Thursday, March 9, 2023

Booze: Outdated Poison

"Drinking is for losers."

My daughter said that the other day, and I couldn't agree more. The fact that alcohol has been around me my entire life makes it difficult to stay away from it — but not impossible. Thank God youngsters are drinking less than previous generations. That's a huge step in the right societal direction, and I'm jumping on that bandwagon.

One fact mentioned in Not Drinking Tonight is the percentage of college students who have had a drink in the past month.

The answer: 54 percent.

What?!? I thought it would be way higher than that. When I was in college, beer seemed to be the fuel of the students. Apparently, it isn't that way any more. and my preconceived notions of drinking are off.

Not Drinking Tonight: A Guide to Creating a Sober Life You Love (2022) by Amanda E. White is a book I saw on the new shelf at my El Dorado Park Library, and it called to me. Although it is geared more toward a female audience, I couldn't put it down, and it's helped me cut down my drinking and understand huge facts new to me.

Most of the book isn't about alcohol. Rather, it's about exploring the underlining causes that bring people to drink. Early in the book, it points out an outdated view many people have on alcoholism. A lot have an "all or nothing" stance. Either you're an alcoholic or not, but in reality, it's not so tidy.

Many have alcohol disorders. People drink when they're stressed, in social situations, as a routine,  "to unwind," etc. They might not belong in Alcoholics Anonymous, but they have a disorder. They would be better of if they drank less or didn't drink at all.

Personally, I don't want to drink that much. I'm getting older, and it just doesn't feel that great when I drink. I've cut down.

So much information in Not Drinking Tonight resonated with me that I wish I had run across it earlier in life. White explains the idea of "reparenting," and it blew my mind. I was like, "What? Huh? You mean you can do that? With yourself?"

Mind blown.

I liked all sections of the book, but especially responded to Part II: Reparenting. The four chapters in that section are about mindfulness, emotions, self-care and boundaries.

Each of those chapters then offer a lot of ideas I never considered. Putting a name to emotions is huge, and White offers the acronym "nailer" for understanding one's emotions. That stands for notice, allow, investigate, label, explore and release.

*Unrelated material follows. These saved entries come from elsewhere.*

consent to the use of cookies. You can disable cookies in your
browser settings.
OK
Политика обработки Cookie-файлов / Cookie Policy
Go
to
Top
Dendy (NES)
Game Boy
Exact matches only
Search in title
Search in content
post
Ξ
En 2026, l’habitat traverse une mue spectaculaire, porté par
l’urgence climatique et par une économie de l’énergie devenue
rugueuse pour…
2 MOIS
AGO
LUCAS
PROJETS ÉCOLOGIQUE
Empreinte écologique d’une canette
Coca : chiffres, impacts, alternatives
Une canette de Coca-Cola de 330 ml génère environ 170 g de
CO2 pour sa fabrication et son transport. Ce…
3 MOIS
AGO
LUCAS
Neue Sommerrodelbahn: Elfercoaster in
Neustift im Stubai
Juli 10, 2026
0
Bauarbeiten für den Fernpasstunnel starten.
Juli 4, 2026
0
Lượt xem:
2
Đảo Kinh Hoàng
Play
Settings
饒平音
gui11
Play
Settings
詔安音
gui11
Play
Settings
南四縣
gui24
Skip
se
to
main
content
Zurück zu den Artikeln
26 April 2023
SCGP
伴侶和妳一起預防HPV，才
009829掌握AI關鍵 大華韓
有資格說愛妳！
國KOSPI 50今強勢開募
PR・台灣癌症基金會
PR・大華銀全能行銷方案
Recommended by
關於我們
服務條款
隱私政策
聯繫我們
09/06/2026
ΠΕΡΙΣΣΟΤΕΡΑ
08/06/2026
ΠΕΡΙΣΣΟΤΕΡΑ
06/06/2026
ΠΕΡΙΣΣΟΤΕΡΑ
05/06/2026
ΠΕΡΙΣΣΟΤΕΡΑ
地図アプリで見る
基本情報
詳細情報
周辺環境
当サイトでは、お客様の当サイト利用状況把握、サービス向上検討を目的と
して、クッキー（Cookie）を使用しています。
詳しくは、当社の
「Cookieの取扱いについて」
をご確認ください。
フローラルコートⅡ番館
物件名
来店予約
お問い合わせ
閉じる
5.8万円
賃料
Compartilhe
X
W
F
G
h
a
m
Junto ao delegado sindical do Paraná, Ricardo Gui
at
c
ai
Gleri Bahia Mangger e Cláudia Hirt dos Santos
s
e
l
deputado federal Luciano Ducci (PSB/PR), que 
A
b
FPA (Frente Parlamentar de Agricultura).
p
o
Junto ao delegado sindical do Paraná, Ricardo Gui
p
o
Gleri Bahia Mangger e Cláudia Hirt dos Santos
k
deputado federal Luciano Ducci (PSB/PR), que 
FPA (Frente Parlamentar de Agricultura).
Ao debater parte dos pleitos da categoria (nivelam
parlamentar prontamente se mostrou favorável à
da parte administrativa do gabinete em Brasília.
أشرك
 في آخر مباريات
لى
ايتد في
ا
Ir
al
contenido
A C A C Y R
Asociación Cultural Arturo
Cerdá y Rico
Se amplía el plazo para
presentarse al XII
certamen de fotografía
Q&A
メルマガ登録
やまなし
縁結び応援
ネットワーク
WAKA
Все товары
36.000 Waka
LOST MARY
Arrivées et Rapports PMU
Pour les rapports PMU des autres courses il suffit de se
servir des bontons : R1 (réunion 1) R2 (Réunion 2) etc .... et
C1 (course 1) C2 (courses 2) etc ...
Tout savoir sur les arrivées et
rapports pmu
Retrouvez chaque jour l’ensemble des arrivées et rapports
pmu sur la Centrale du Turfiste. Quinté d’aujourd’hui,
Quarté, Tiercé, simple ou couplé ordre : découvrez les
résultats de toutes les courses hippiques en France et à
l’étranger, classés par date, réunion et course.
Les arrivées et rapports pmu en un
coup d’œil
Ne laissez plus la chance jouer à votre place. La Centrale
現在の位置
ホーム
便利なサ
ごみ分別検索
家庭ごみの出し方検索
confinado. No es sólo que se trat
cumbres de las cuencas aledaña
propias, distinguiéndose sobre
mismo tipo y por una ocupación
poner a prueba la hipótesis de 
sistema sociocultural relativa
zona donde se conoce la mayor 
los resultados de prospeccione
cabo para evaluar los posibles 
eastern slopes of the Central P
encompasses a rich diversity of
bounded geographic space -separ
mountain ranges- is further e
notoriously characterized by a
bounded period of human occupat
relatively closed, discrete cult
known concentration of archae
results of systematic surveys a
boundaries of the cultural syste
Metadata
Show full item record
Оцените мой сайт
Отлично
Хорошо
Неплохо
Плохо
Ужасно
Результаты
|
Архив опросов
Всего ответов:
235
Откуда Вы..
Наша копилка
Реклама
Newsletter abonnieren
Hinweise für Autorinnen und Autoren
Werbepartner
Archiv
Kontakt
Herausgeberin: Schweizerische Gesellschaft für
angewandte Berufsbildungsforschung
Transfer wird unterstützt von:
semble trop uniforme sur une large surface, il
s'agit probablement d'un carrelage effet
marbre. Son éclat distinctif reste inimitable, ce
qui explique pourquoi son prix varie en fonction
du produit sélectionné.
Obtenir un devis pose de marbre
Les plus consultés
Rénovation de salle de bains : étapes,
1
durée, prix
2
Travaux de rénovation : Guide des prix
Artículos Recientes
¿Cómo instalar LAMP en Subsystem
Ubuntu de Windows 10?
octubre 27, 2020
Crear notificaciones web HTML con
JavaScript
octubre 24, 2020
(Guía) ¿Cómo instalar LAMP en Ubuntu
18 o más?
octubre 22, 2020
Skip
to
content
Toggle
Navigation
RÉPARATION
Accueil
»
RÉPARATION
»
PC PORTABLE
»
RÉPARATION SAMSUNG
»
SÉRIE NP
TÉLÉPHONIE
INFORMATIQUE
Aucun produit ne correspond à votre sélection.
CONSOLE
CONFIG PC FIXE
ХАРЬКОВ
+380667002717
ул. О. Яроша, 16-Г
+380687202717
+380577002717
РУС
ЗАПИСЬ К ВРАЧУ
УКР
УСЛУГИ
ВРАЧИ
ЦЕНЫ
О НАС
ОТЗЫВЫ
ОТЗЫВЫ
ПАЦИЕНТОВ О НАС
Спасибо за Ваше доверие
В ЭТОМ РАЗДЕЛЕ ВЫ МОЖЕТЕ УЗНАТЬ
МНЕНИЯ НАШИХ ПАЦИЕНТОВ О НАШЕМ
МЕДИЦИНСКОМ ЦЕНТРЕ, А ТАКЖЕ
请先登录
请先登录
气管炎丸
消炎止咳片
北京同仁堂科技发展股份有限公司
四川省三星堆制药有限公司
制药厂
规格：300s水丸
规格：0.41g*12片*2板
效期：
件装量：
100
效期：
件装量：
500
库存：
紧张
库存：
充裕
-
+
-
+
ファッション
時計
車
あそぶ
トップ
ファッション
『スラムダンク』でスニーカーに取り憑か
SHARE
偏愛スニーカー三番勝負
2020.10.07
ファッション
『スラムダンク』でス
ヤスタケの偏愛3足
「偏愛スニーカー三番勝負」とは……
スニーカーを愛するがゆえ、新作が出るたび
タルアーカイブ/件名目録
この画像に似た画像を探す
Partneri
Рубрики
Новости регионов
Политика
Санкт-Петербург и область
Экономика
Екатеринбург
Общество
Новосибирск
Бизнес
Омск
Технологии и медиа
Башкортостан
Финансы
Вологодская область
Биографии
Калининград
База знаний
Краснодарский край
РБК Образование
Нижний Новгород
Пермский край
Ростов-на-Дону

Anger, fatigue, discouragement, whatever — it's OK to feel all of it. Do it. Allow it. Then, explore it, and release it in a healthy way. Don't escape it with booze.

With self-care, I learned that it goes well beyond bubble baths and naps. In fact, there are eight areas of self-care — emotional, mental, physical, spiritual, social, professional, financial and environmental. The body-blaster that many do instead of self-care is drinking. Ugh. That's messed up. Alcohol is poison.

When Not Drinking Tonight walks through what alcohol does to the body and brain, it stayed me. It turns out that alcohol is such a poison that the entire immune system must attack it. If we feel a rush from drinking, it is adrenaline kicking in to keep the poison from hurting us.

We likely drink because of the initial adrenaline rush, not the depressant of alcohol. At least that's how I interpret it. We then "chase the dragon." We keep looking for that rush with more drinks, but it just never comes again.

So, yeah, alcohol was, or is, part of our Gen X lives, but when you talk to Millennials, such as Amanda White, and Gen Z kids, you realize that most have evolved past drinking. We should too.